Yes they do have to get past the guard bees. When active robbing takes place the guard bees get overwhelmed. Especially if you use an entrance feeder. The trespassing bees just nip in and get the sugar water and leave quickly. A really strong hive can repel the robbers. It is your weaker hives that have problems. Once the sugar water is gone the robbers will go after any food stored in the hive proper. Robbing is a really bad habit to get started. In my hives I have observed that a strong hive that starts robbing has a tendency to continue that trend at any opportunity. Funny thing is that it will do so year after year as long as it is a strong colony.

Another thing. When using entrance feeders most people remove the entrance reducer so the feeder will fit. This gives a very large area to be guarded and it is much easier for the robber bees to get in. If I am using an entrance feeder on a langstroth hive I modify an entrance reducer so that it can be put in alongside the feeder. This will greatly reduce the opportunity for another hive to rob.

With a top bar hive I would suggest greatly reducing any entrances if you plan to feed inside the hive. The feeding stations are so much easier and so much more like normal foraging activity for bees that I will not use feeders in a hive again. In nature it is unnatural for such a food source to show up in the hive. I believe the bees will be happier if they are performing what nature tells them to.....foraging. True, you may feed some feral bees this way, but I don't begrudge them the food.


----------



## Batt (Sep 8, 2006)

TxMex: OK, that begins to make sense now. I have always used entrance feeders and smaller entrance reducers.-I usually make my own, so cutting them down is not a problem. 

Or I have used the entrance feeders(2) with the bottoms removed and placed on top of the top board, inside an empty HB, then the cover put on. I prefer this method best since I can change feeder bottles without actually opening a hive, and any robbers must come thru the entire colony to get to the feed.

However if I wanted to feed ALL the colonies at the same time, your feeder station sound like just the thing. Thanks.


----------



## FrankRichards (Dec 9, 2004)

TxMex, I use internal feeders. I understand your point about robbing and entrance feeders, but I don't see how the robbers find out about the internal ones.

Feeding stations however just won't fly up here in New Hampshire, because the bees probably can't either when they need feeding. If the weather is good enough in March for bees to fly, the Red Maple is in bloom and all is well. If the maple isn't blooming, they couldn't fly to a feeding station either.

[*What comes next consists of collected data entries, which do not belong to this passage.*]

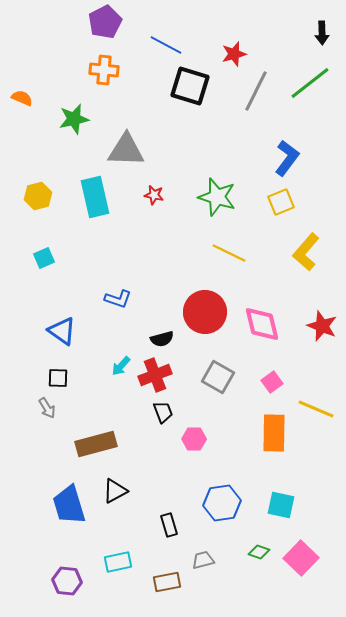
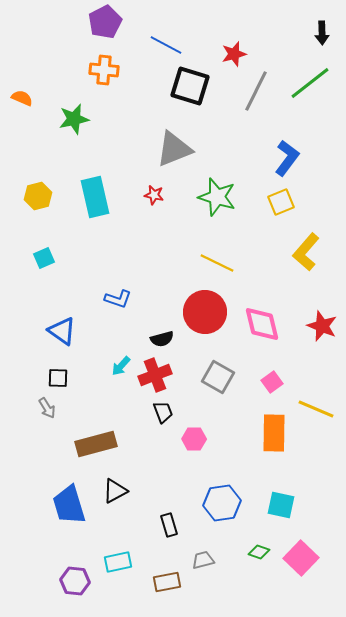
gray triangle at (126, 150): moved 48 px right, 1 px up; rotated 24 degrees counterclockwise
yellow line at (229, 253): moved 12 px left, 10 px down
purple hexagon at (67, 581): moved 8 px right
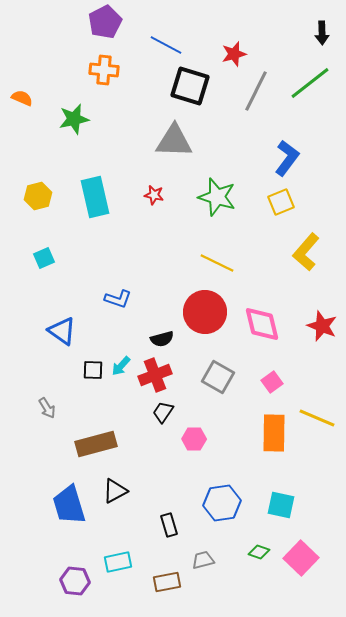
gray triangle at (174, 149): moved 8 px up; rotated 24 degrees clockwise
black square at (58, 378): moved 35 px right, 8 px up
yellow line at (316, 409): moved 1 px right, 9 px down
black trapezoid at (163, 412): rotated 125 degrees counterclockwise
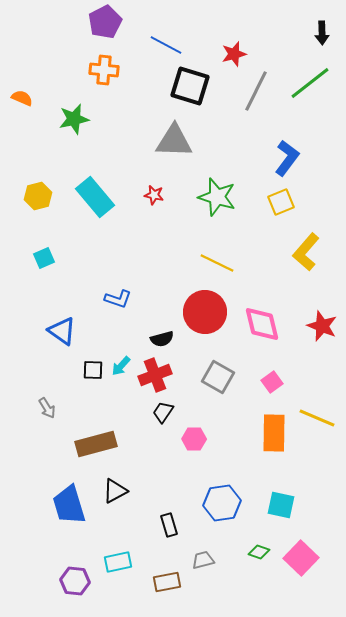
cyan rectangle at (95, 197): rotated 27 degrees counterclockwise
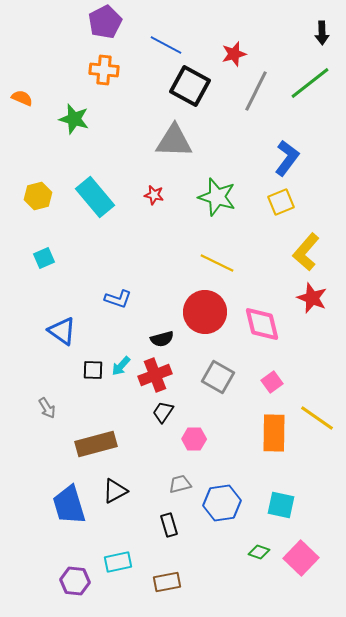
black square at (190, 86): rotated 12 degrees clockwise
green star at (74, 119): rotated 28 degrees clockwise
red star at (322, 326): moved 10 px left, 28 px up
yellow line at (317, 418): rotated 12 degrees clockwise
gray trapezoid at (203, 560): moved 23 px left, 76 px up
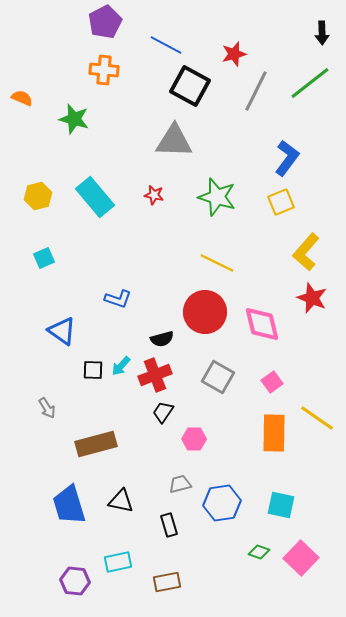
black triangle at (115, 491): moved 6 px right, 10 px down; rotated 40 degrees clockwise
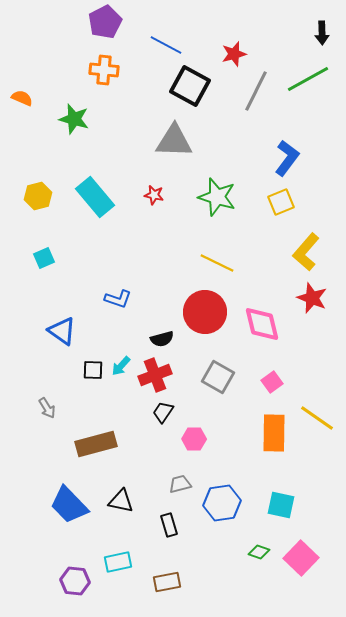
green line at (310, 83): moved 2 px left, 4 px up; rotated 9 degrees clockwise
blue trapezoid at (69, 505): rotated 27 degrees counterclockwise
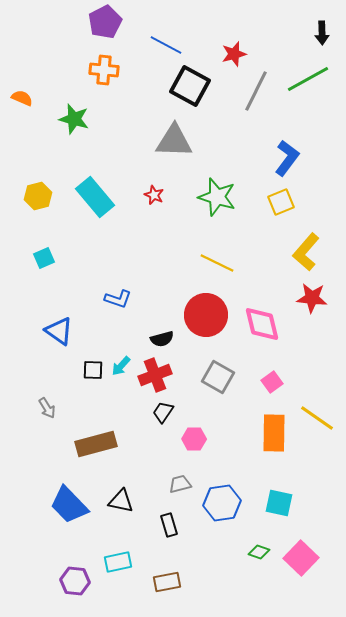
red star at (154, 195): rotated 12 degrees clockwise
red star at (312, 298): rotated 16 degrees counterclockwise
red circle at (205, 312): moved 1 px right, 3 px down
blue triangle at (62, 331): moved 3 px left
cyan square at (281, 505): moved 2 px left, 2 px up
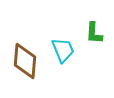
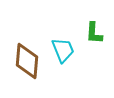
brown diamond: moved 2 px right
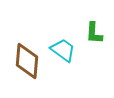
cyan trapezoid: rotated 32 degrees counterclockwise
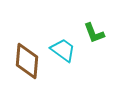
green L-shape: rotated 25 degrees counterclockwise
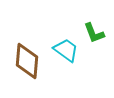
cyan trapezoid: moved 3 px right
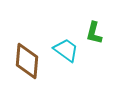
green L-shape: rotated 35 degrees clockwise
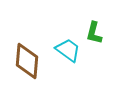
cyan trapezoid: moved 2 px right
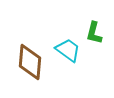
brown diamond: moved 3 px right, 1 px down
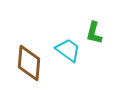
brown diamond: moved 1 px left, 1 px down
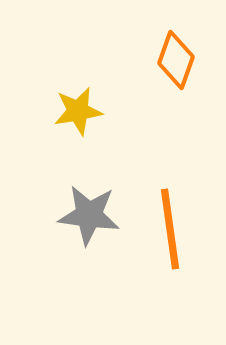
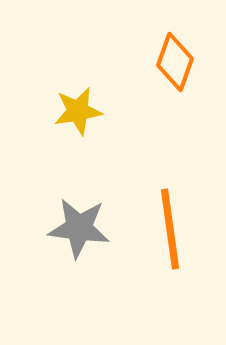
orange diamond: moved 1 px left, 2 px down
gray star: moved 10 px left, 13 px down
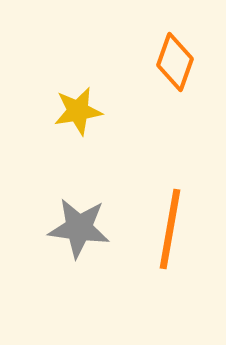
orange line: rotated 18 degrees clockwise
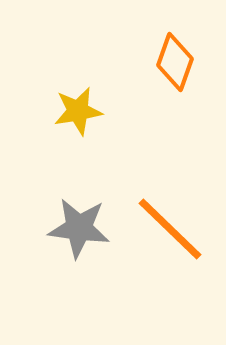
orange line: rotated 56 degrees counterclockwise
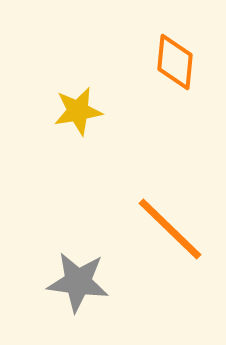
orange diamond: rotated 14 degrees counterclockwise
gray star: moved 1 px left, 54 px down
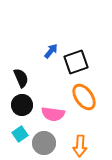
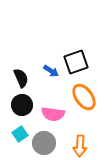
blue arrow: moved 20 px down; rotated 84 degrees clockwise
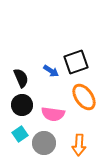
orange arrow: moved 1 px left, 1 px up
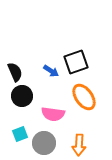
black semicircle: moved 6 px left, 6 px up
black circle: moved 9 px up
cyan square: rotated 14 degrees clockwise
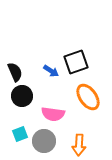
orange ellipse: moved 4 px right
gray circle: moved 2 px up
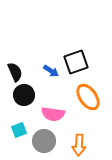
black circle: moved 2 px right, 1 px up
cyan square: moved 1 px left, 4 px up
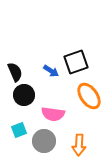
orange ellipse: moved 1 px right, 1 px up
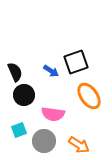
orange arrow: rotated 60 degrees counterclockwise
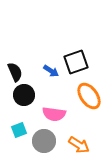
pink semicircle: moved 1 px right
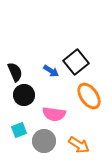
black square: rotated 20 degrees counterclockwise
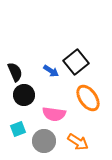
orange ellipse: moved 1 px left, 2 px down
cyan square: moved 1 px left, 1 px up
orange arrow: moved 1 px left, 3 px up
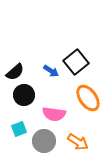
black semicircle: rotated 72 degrees clockwise
cyan square: moved 1 px right
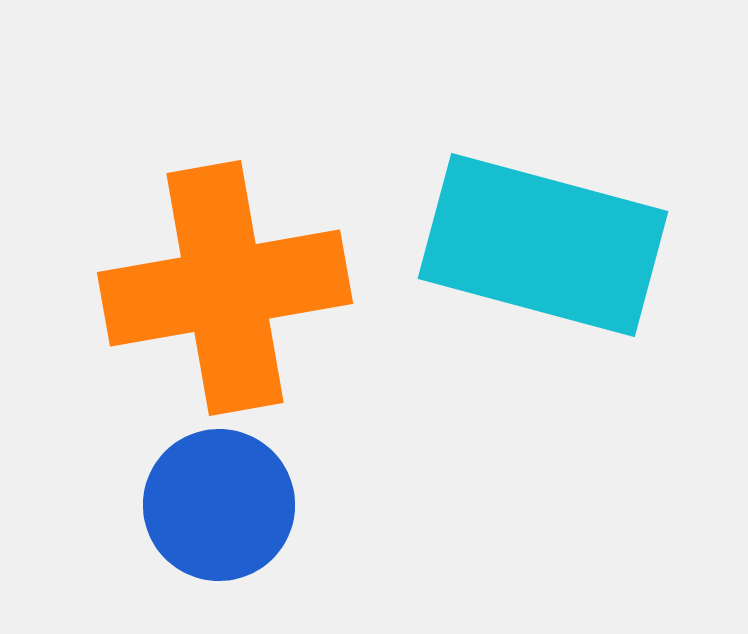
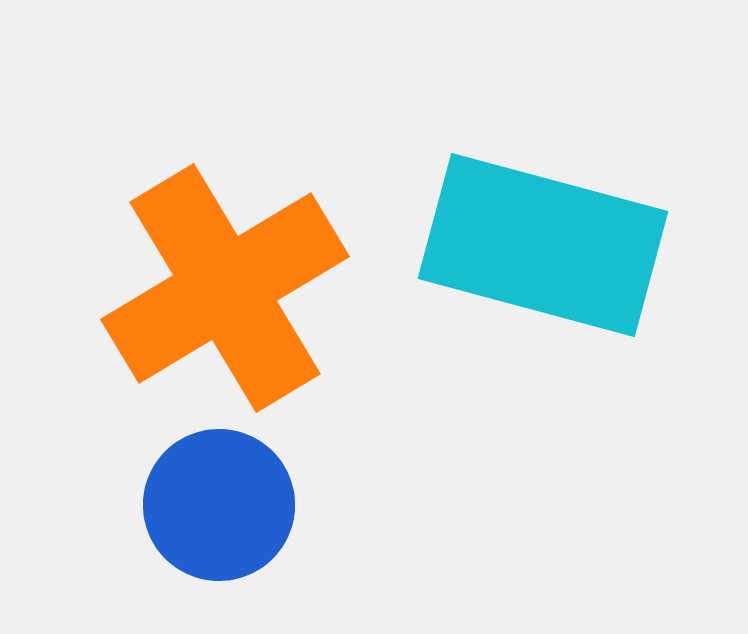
orange cross: rotated 21 degrees counterclockwise
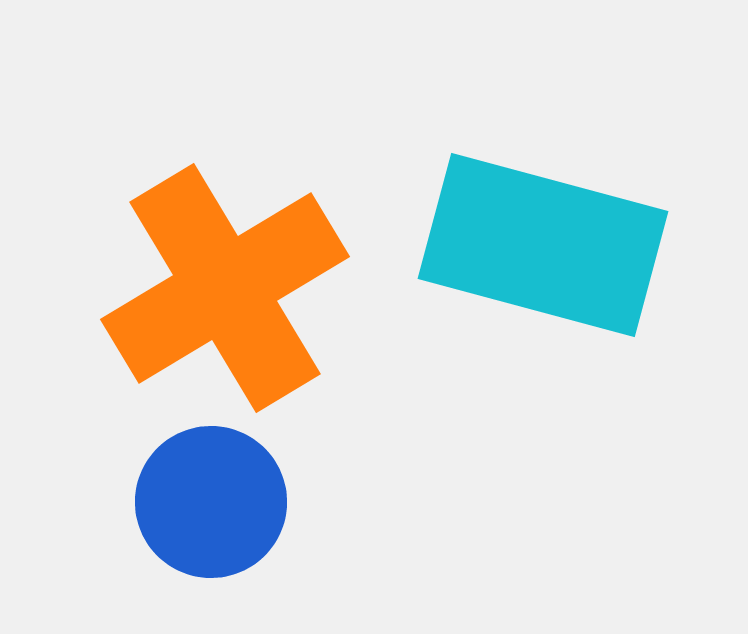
blue circle: moved 8 px left, 3 px up
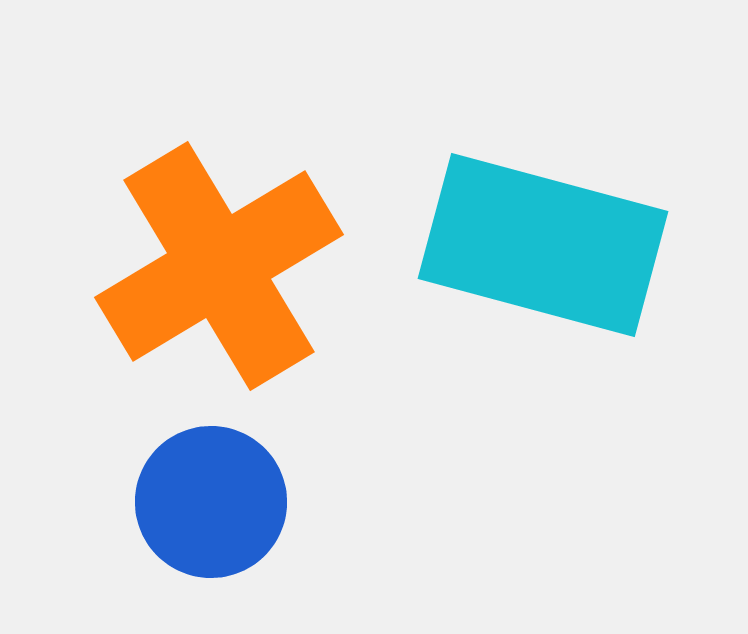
orange cross: moved 6 px left, 22 px up
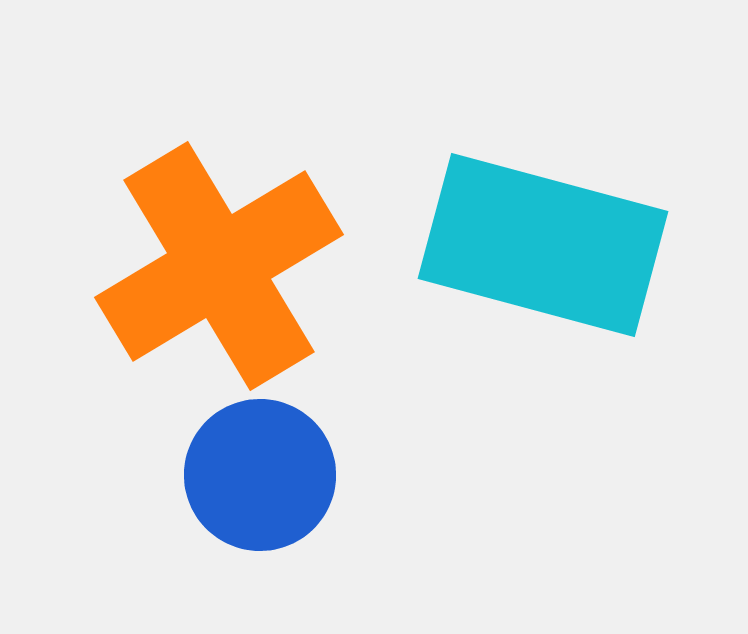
blue circle: moved 49 px right, 27 px up
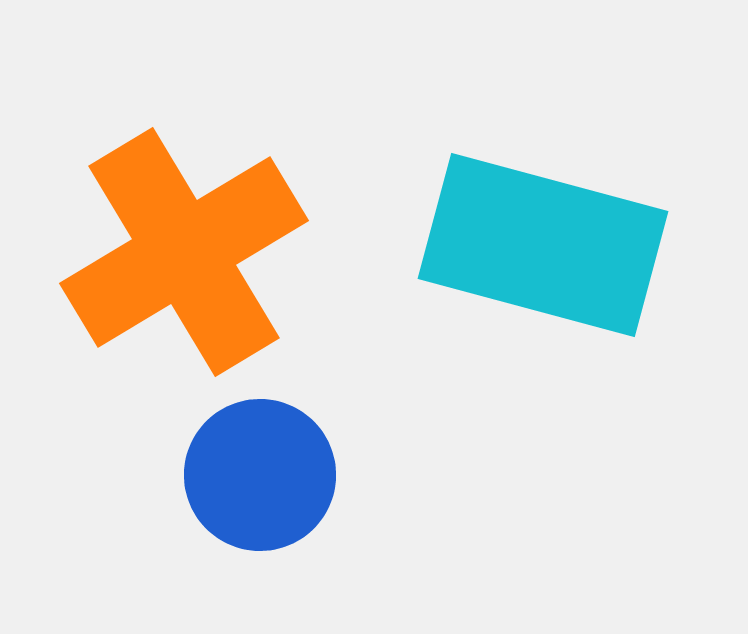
orange cross: moved 35 px left, 14 px up
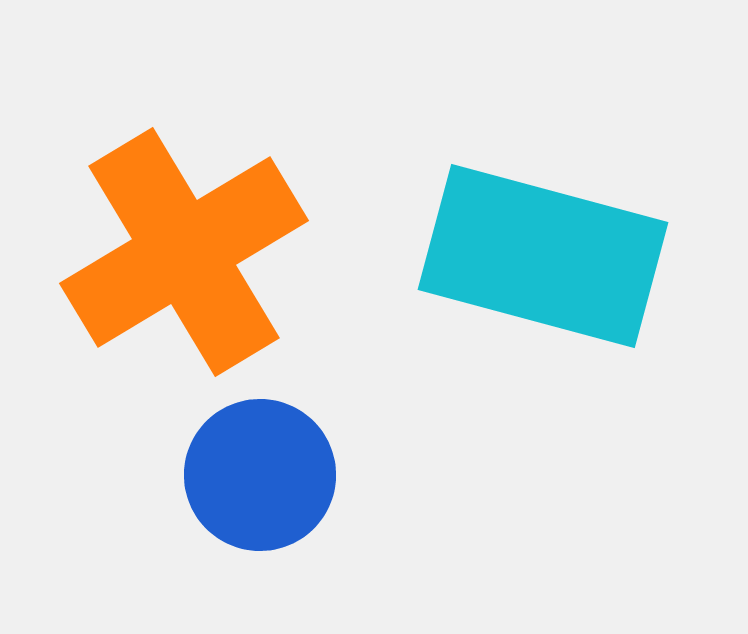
cyan rectangle: moved 11 px down
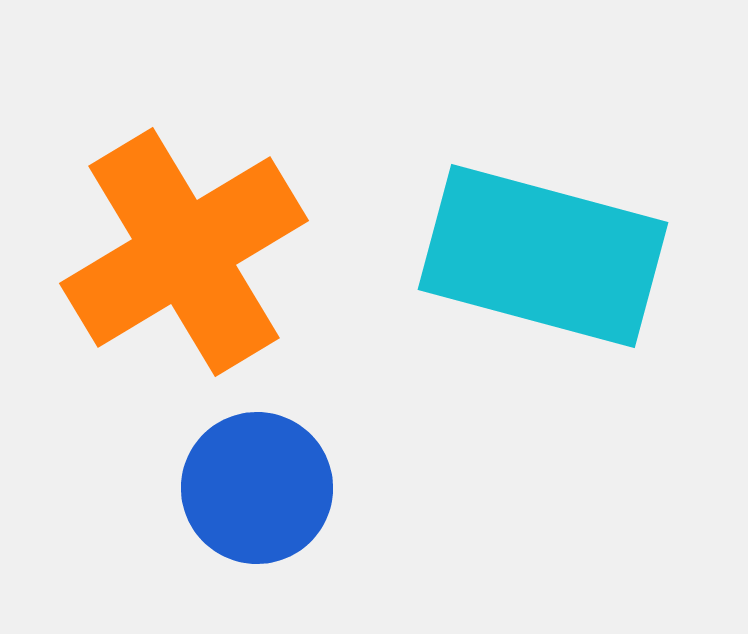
blue circle: moved 3 px left, 13 px down
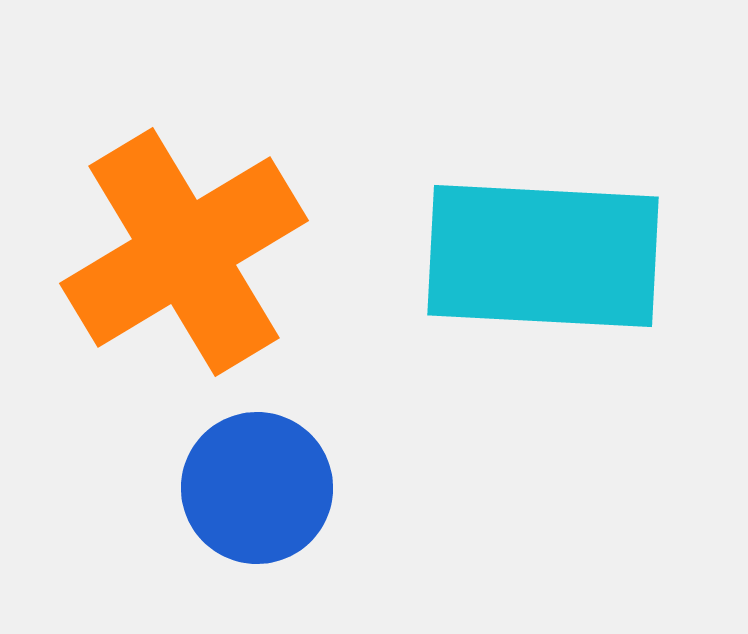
cyan rectangle: rotated 12 degrees counterclockwise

I agree this wouldn't be a problem on the Mexican border, but I'm a bit surprised it doesn't arise in Arkansas.


----------



## Michael Bush (Oct 26, 2008)

You have to build the frame feeder. Yes you have no frames, but you can build one. There are many examples I've seen pictures of. Basically if you build a frame that fits your hive and put sides on it and a hole for access and a hole in the top to fill it...


----------



## Birdman Jack (Feb 2, 2011)

For a TBH. 
What I did was get a pet waterer that holds a three and 3 1/4 quarts of syrup and screen the bottom where the pet sticks its head to drink.The level stays the same all the time so no need to worry about having something to float for the bees. I pull the top bars on the back of the folower board and replace it with one solid board to save taking out a bunch of top bars every time. I place the pet feeder inside and close it back up. It is good for a few days. Do not forget to put hole in folower board. 
I have a picture at http://birdmansroost.com/TBH Forum/index.php/board,6.0.html
The screen has been removed.


----------



## moontime (Feb 24, 2008)

We simply have our food in shallow dishes atop the bars, but under the roof we made for the hive. We never took their honey last year though, so they have that too. Saw a flat feeder somewhere that we are going to get for next year.


----------